My new fi-Bro (see what I did there) wrote back quickly. He let me know that, indeed, we could relate and that I wasn’t alone. We had several conversations and I even ended up having a conversation with his wife. In that conversation she said something that I’ll never forget. “Some days your wife’s 100% will not be the same as her 100% on other days.” ::insert record scratch, lightbulb turning on, and Eureka!:: Unfairly, I had put an expectation on her that just because one day she could do Activity A without any issue doesn’t mean on another day Activity A will even happen, let alone be done to the same extent.

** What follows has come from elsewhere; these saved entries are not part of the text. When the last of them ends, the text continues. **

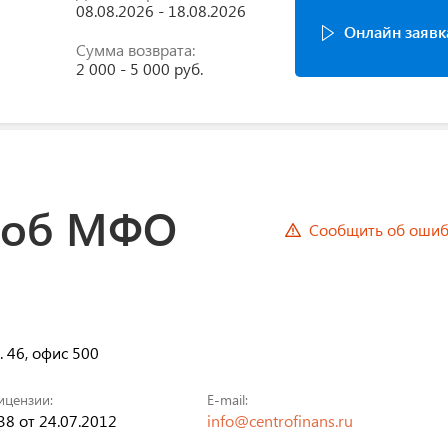
08.08.2026 - 18.08.2026
Онлайн заявк
Сумма возврата:
2 000 - 5 000 руб.
 об МФО
Сообщить об ошиб
. 46, офис 500
ицензии:
E-mail:
8 от 24.07.2012
info@centrofinans.ru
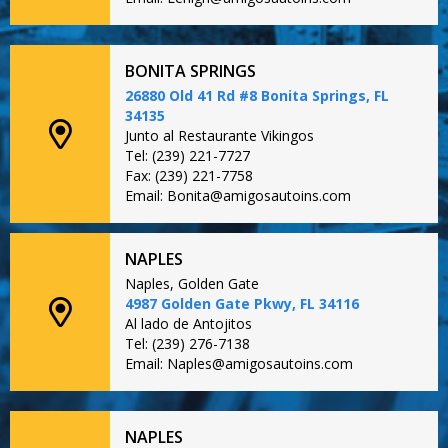
BONITA SPRINGS
26880 Old 41 Rd #8 Bonita Springs, FL
34135
Junto al Restaurante Vikingos
Tel: (239) 221-7727
Fax: (239) 221-7758
Email: Bonita@amigosautoins.com
NAPLES
Naples, Golden Gate
4987 Golden Gate Pkwy, FL 34116
Al lado de Antojitos
Tel: (239) 276-7138
Email: Naples@amigosautoins.com
NAPLES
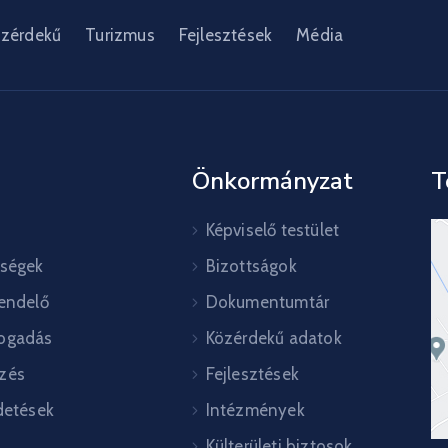
zérdekű
Turizmus
Fejlesztések
Média
Önkormányzat
T
Képviselő testület
őségek
Bizottságok
rendelő
Dokumentumtár
ogadás
Közérdekű adatok
zés
Fejlesztések
detések
Intézmények
Külterületi biztosok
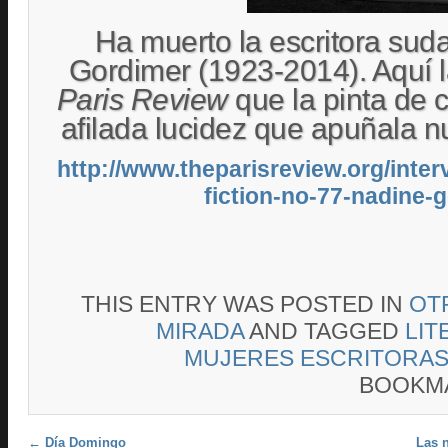
Ha muerto la escritora sud
Gordimer (1923-2014). Aquí la
Paris Review
que la pinta de 
afilada lucidez que apuñala nu
http://www.theparisreview.org/inter
fiction-no-77-nadine-
THIS ENTRY WAS POSTED IN
OT
MIRADA
AND TAGGED
LIT
MUJERES ESCRITORA
BOOKM
Post navigation
←
Día Domingo
Las n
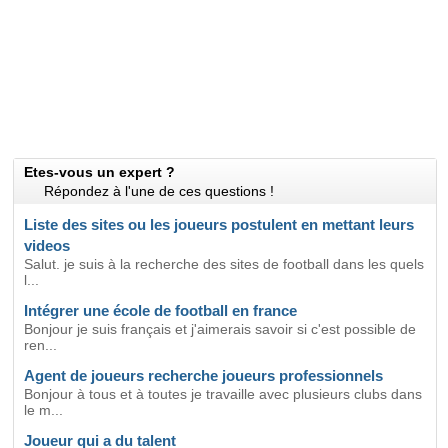
Etes-vous un expert ?
Répondez à l'une de ces questions !
Liste des sites ou les joueurs postulent en mettant leurs
videos
Salut. je suis à la recherche des sites de football dans les quels
l...
Intégrer une école de football en france
Bonjour je suis français et j'aimerais savoir si c'est possible de
ren...
Agent de joueurs recherche joueurs professionnels
Bonjour à tous et à toutes je travaille avec plusieurs clubs dans
le m...
Joueur qui a du talent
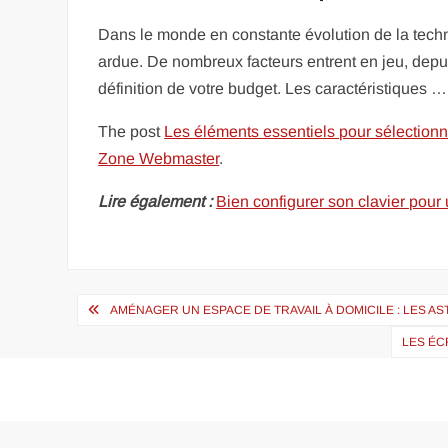
Dans le monde en constante évolution de la techno
ardue. De nombreux facteurs entrent en jeu, depuis
définition de votre budget. Les caractéristiques …
The post
Les éléments essentiels pour sélectionne
Zone Webmaster
.
Lire également :
Bien configurer son clavier pour
Navigation
AMÉNAGER UN ESPACE DE TRAVAIL À DOMICILE : LES 
de
LES ÉC
l’article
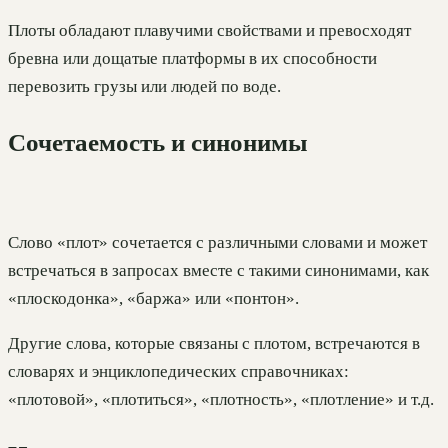
Плоты обладают плавучими свойствами и превосходят
бревна или дощатые платформы в их способности
перевозить грузы или людей по воде.
Сочетаемость и синонимы
Слово «плот» сочетается с различными словами и может
встречаться в запросах вместе с такими синонимами, как
«плоскодонка», «баржа» или «понтон».
Другие слова, которые связаны с плотом, встречаются в
словарях и энциклопедических справочниках:
«плотовой», «плотиться», «плотность», «плотление» и т.д.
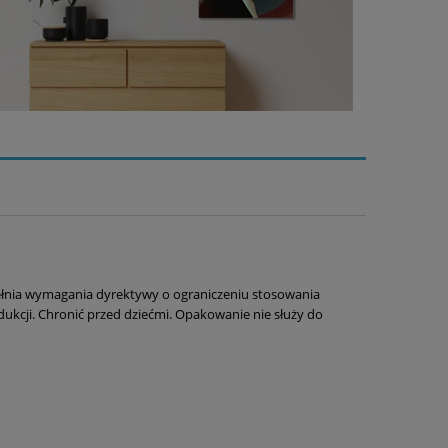
ełnia wymagania dyrektywy o ograniczeniu stosowania
ukcji. Chronić przed dziećmi. Opakowanie nie służy do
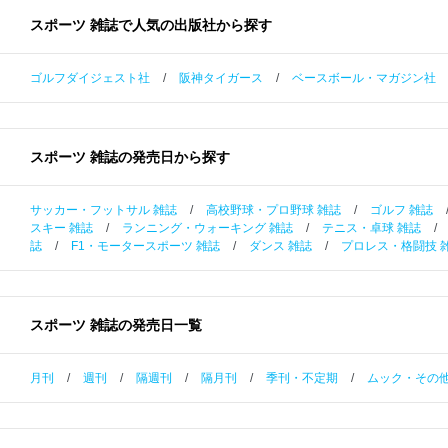
スポーツ 雑誌で人気の出版社から探す
ゴルフダイジェスト社
/
阪神タイガース
/
ベースボール・マガジン社
スポーツ 雑誌の発売日から探す
サッカー・フットサル 雑誌
/
高校野球・プロ野球 雑誌
/
ゴルフ 雑誌
スキー 雑誌
/
ランニング・ウォーキング 雑誌
/
テニス・卓球 雑誌
/
誌
/
F1・モータースポーツ 雑誌
/
ダンス 雑誌
/
プロレス・格闘技 
スポーツ 雑誌の発売日一覧
月刊
/
週刊
/
隔週刊
/
隔月刊
/
季刊・不定期
/
ムック・その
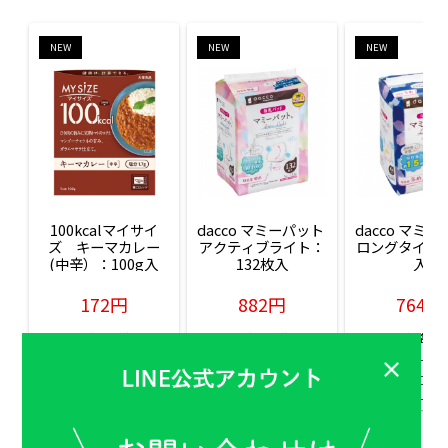
NEW
NEW
NEW
100kcalマイサイ
dacco マミーパット 
dacco マミー
ズ　キーマカレー
アクティブライト：
ロングタイム：
(中辛）：100g入
132枚入
入
172円
882円
764円
販売価格(税込)
販売価格(税込)
販売価格(税込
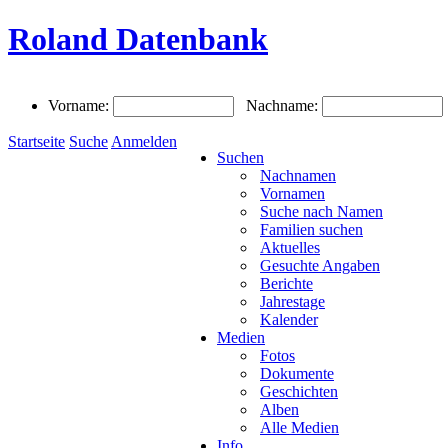
Roland Datenbank
Vorname:
Nachname:
Startseite
Suche
Anmelden
Suchen
Nachnamen
Vornamen
Suche nach Namen
Familien suchen
Aktuelles
Gesuchte Angaben
Berichte
Jahrestage
Kalender
Medien
Fotos
Dokumente
Geschichten
Alben
Alle Medien
Info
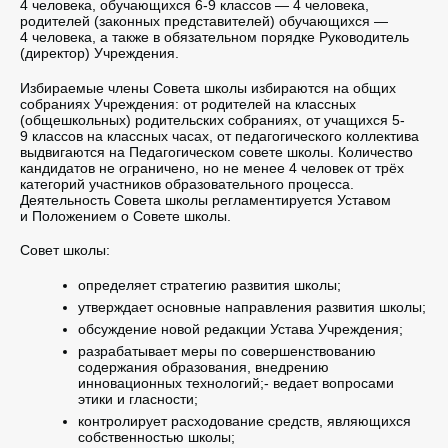
4 человека, обучающихся 6-9 классов — 4 человека,
родителей (законных представителей) обучающихся —
4 человека, а также в обязательном порядке Руководитель
(директор) Учреждения.
Избираемые члены Совета школы избираются на общих
собраниях Учреждения: от родителей на классных
(общешкольных) родительских собраниях, от учащихся 5-
9 классов на классных часах, от педагогического коллектива
выдвигаются на Педагогическом совете школы. Количество
кандидатов не ограничено, но не менее 4 человек от трёх
категорий участников образовательного процесса.
Деятельность Совета школы регламентируется Уставом
и Положением о Совете школы.
Совет школы:
определяет стратегию развития школы;
утверждает основные направления развития школы;
обсуждение новой редакции Устава Учреждения;
разрабатывает меры по совершенствованию
содержания образования, внедрению
инновационных технологий;- ведает вопросами
этики и гласности;
контролирует расходование средств, являющихся
собственностью школы;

One last tool that helps explain the day-to-day change of energy levels is called the Spoon Theory. It simply states that a person has a set number of energy units, metaphorically called spoons, that they can spend throughout the day. Persons with chronic illnesses, like Fibromyalgia, Lupus, IBD, or Rheumatoid Arthritis, usually need to use more spoons to complete a task. So, for example, if an able-bodied healthy person uses 1 spoon to shower, someone with a chronic condition may have to use 3 spoons to do the same task. They may even have a lesser amount of spoons to begin with that day. It depends if they are dealing with a flare up of their condition. Shout out to all the “spoonies” out there because y’all are warriors. Respect.
How ’bout Now?
Well, like any human being, I still forget sometimes. However, my cognizance has definitely improved. I’m much quicker to realize I’m being an idiot and to give some grace where it’s needed. Thankfully, when both parties leave room for faults, spur each other on to become better, and agree that marriage is worth it, there will be less need for the F-word to interfere.